RuntimeException: One user cannot be deleted in Policy Manager

Document ID : KB000101413
Last Modified Date : 07/01/2019
Show Technical Document Details
Issue:
It is not possible to delete one user in the Identity Provider via Policy Manager.

When trying to delete the internal user following error is seen 

ava.lang.RuntimeException: Found more than one membership to be deleted; user <hexoid>, group <hexoid> 
at com.l7tech.server.identity.PersistentGroupManagerImpl$5.doInHibernate(PersistentGroupManagerImpl.java:474) 
at org.springframework.orm.hibernate3.HibernateTemplate.doExecute(HibernateTemplate.java:406) 
at org.springframework.orm.hibernate3.HibernateTemplate.execute(HibernateTemplate.java:339) 
at com.l7tech.server.identity.PersistentGroupManagerImpl.deleteMembership(PersistentGroupManagerImpl.java:462) 
at com.l7tech.server.identity.PersistentGroupManagerImpl.setUserHeaders(PersistentGroupManagerImpl.java:698) 
at com.l7tech.server.identity.PersistentGroupManagerImpl.update(PersistentGroupManagerImpl.java:381) 
at com.l7tech.server.identity.PersistentGroupManagerImpl.update(PersistentGroupManagerImpl.java:32) 
at sun.reflect.NativeMethodAccessorImpl.invoke0(Native Method) 
at sun.reflect.NativeMethodAccessorImpl.invoke(NativeMethodAccessorImpl.java:57) 
at sun.reflect.DelegatingMethodAccessorImpl.invoke(DelegatingMethodAccessorImpl.java:43) 
at java.lang.reflect.Method.invoke(Method.java:606) 
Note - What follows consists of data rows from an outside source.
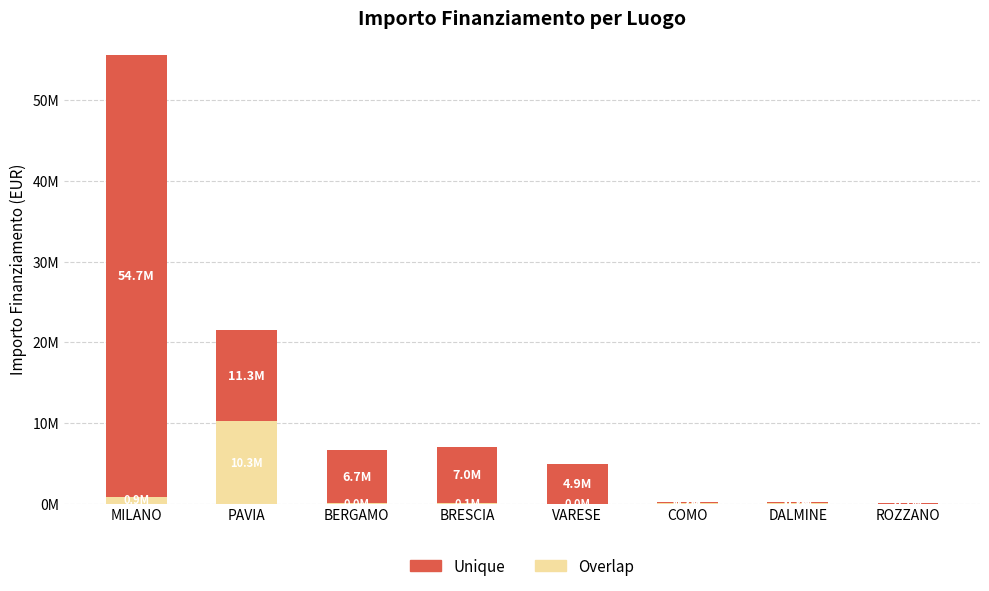

Is it true that Overlap equals 39519.3 at BRESCIA?

False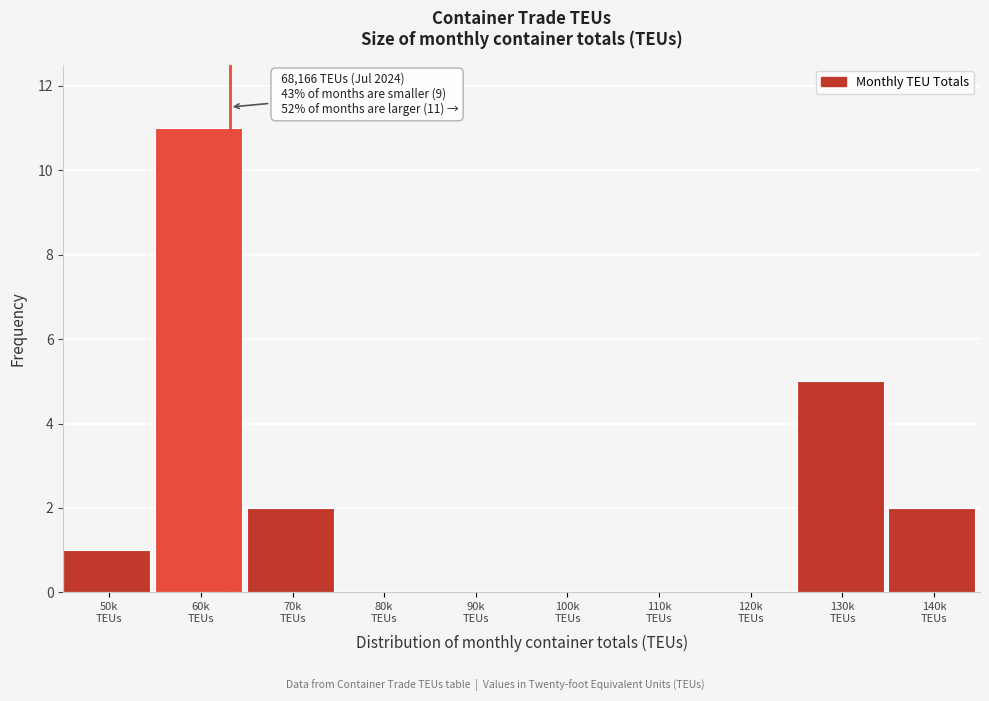

How many distinct data groups are displayed?

1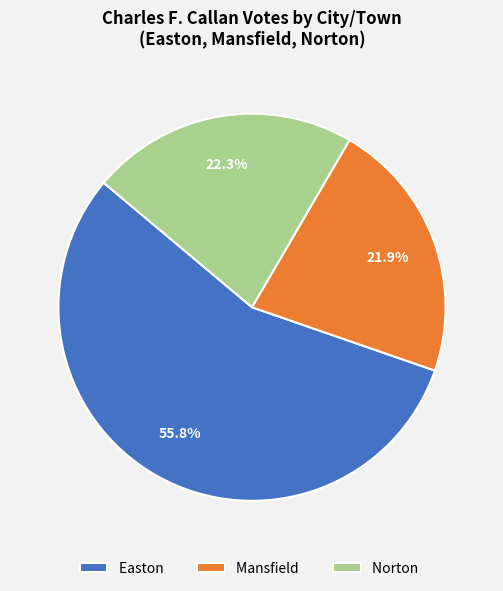

Which category has the biggest portion of the pie?

Easton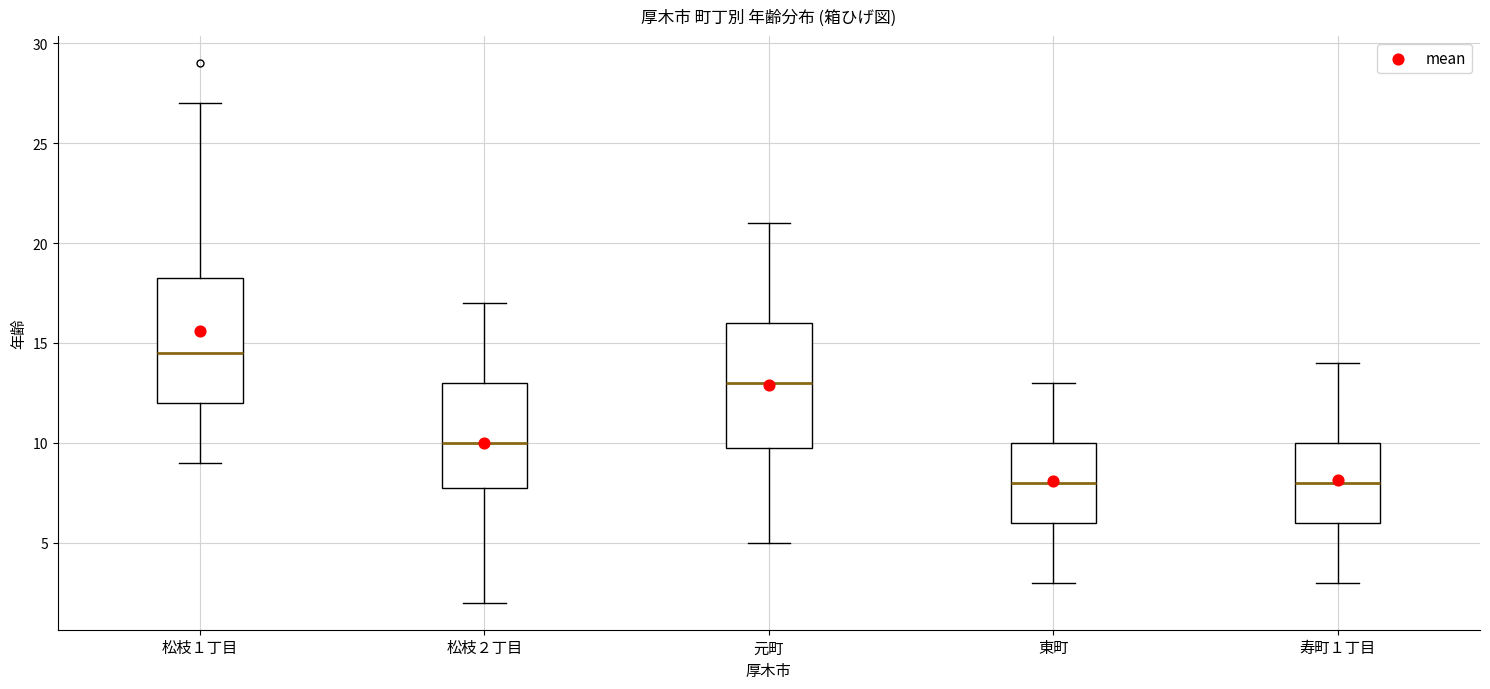

Which box's median line is the highest?

松枝１丁目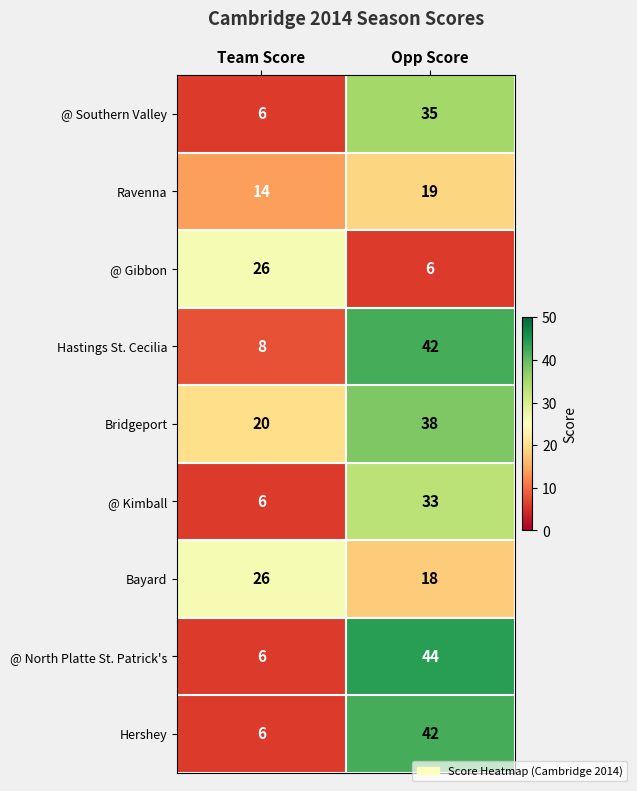

What is the difference between the maximum and minimum values in the Hastings St. Cecilia series?

34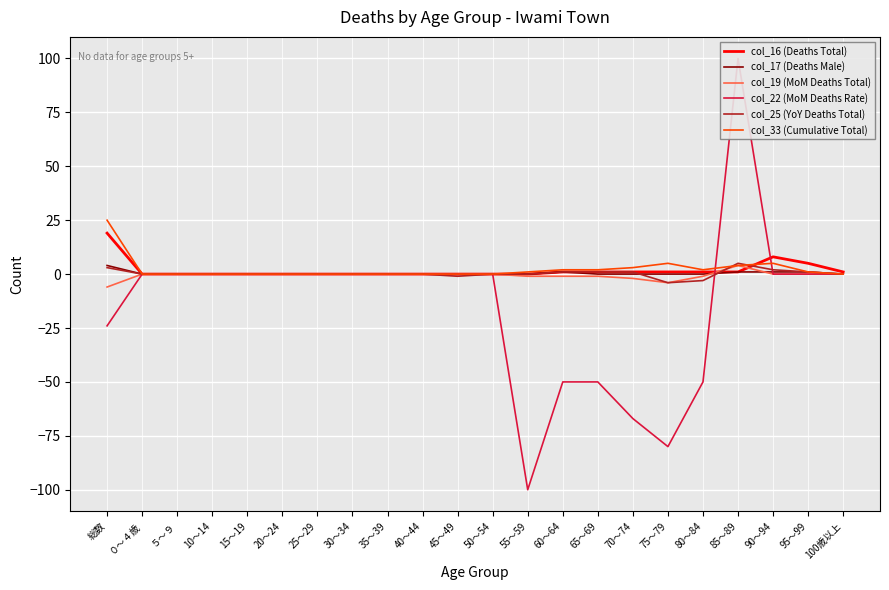

List the labels in order of col_19 (MoM Deaths Total) value, largest first.

85～89, ０～４歳, ５～９, 10～14, 15～19, 20～24, 25～29, 30～34, 35～39, 40～44, 45～49, 50～54, 90～94, 95～99, 100歳以上, 55～59, 60～64, 65～69, 80～84, 70～74, 75～79, 総数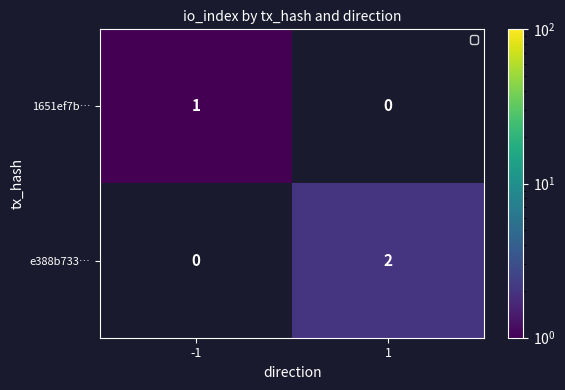

Is the value of e388b733… at 1 greater than the value of 1651ef7b… at 1?

Yes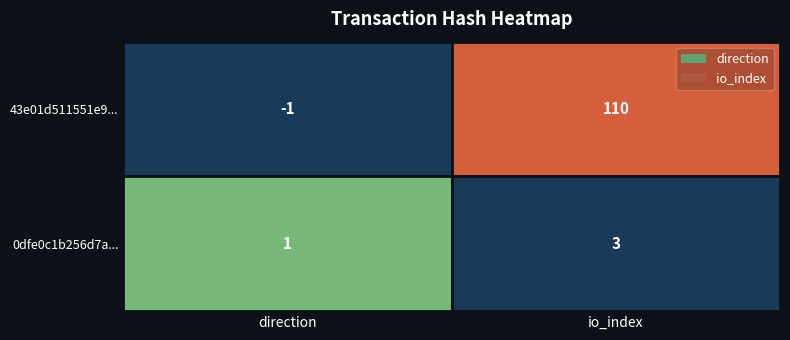

What is the difference between the 0dfe0c1b256d7acfa81303f3b752c5d0ec0add6 values at direction and io_index?

2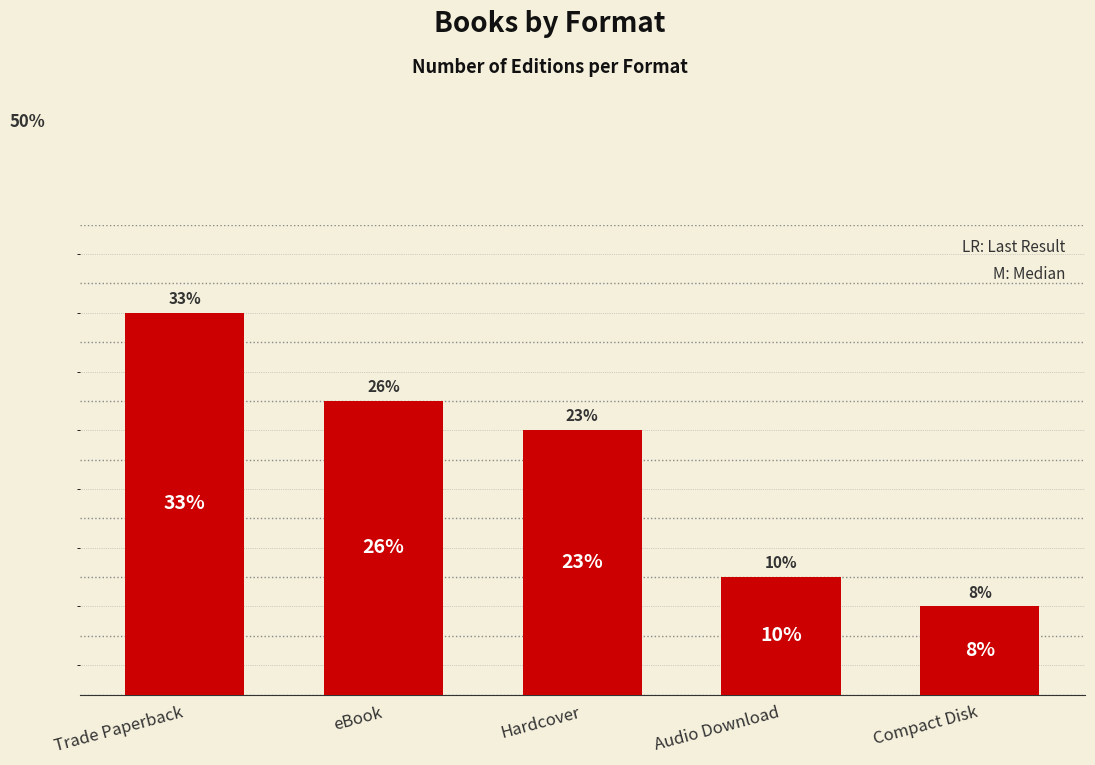

What is the difference between the maximum and minimum values?

10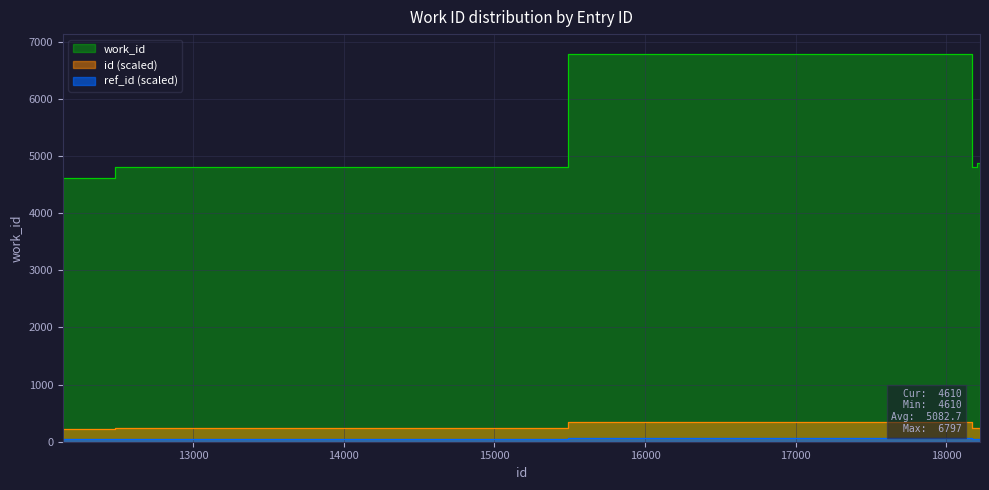

The chart shows a value of 240.2 at 12822. True or false?

True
The user is associated with only one group and that group has only one user.
Environment:
Build Info: 
CA API Gateway 8.3.00 build 4753,
Cause:
Try to find the entries in database using following commands

1. Find the mapping of user - user group and identity provider  select hex(goid) , hex( internal_group) , hex(provider_goid) , hex(user_goid) , hex(subgroup_id) from internal_user_group \G; 

2. Find groups available select hex(goid) from internal_group; 

3.  Find the identity provider available select hex(goid), name from identity_provider; 

4. Find internal users available
select hex(goid) from internal_user; 


 
Resolution:
The above queries will help in identifying the mapping between user , user group , identity providers and groups.

For example in above issue we found that 

there were 3 duplicate entries for same user group , user id and identity provider in table internal_user_group and deleting 2 entries using

delete from internal_user_group where hex(goid) = '<number>'; 

resolved the issue.

However the cause of the issue will defer from case to case so please keep a full backup of ssg database and snapshot of  all the nodes to prevent any critical situation due to changes.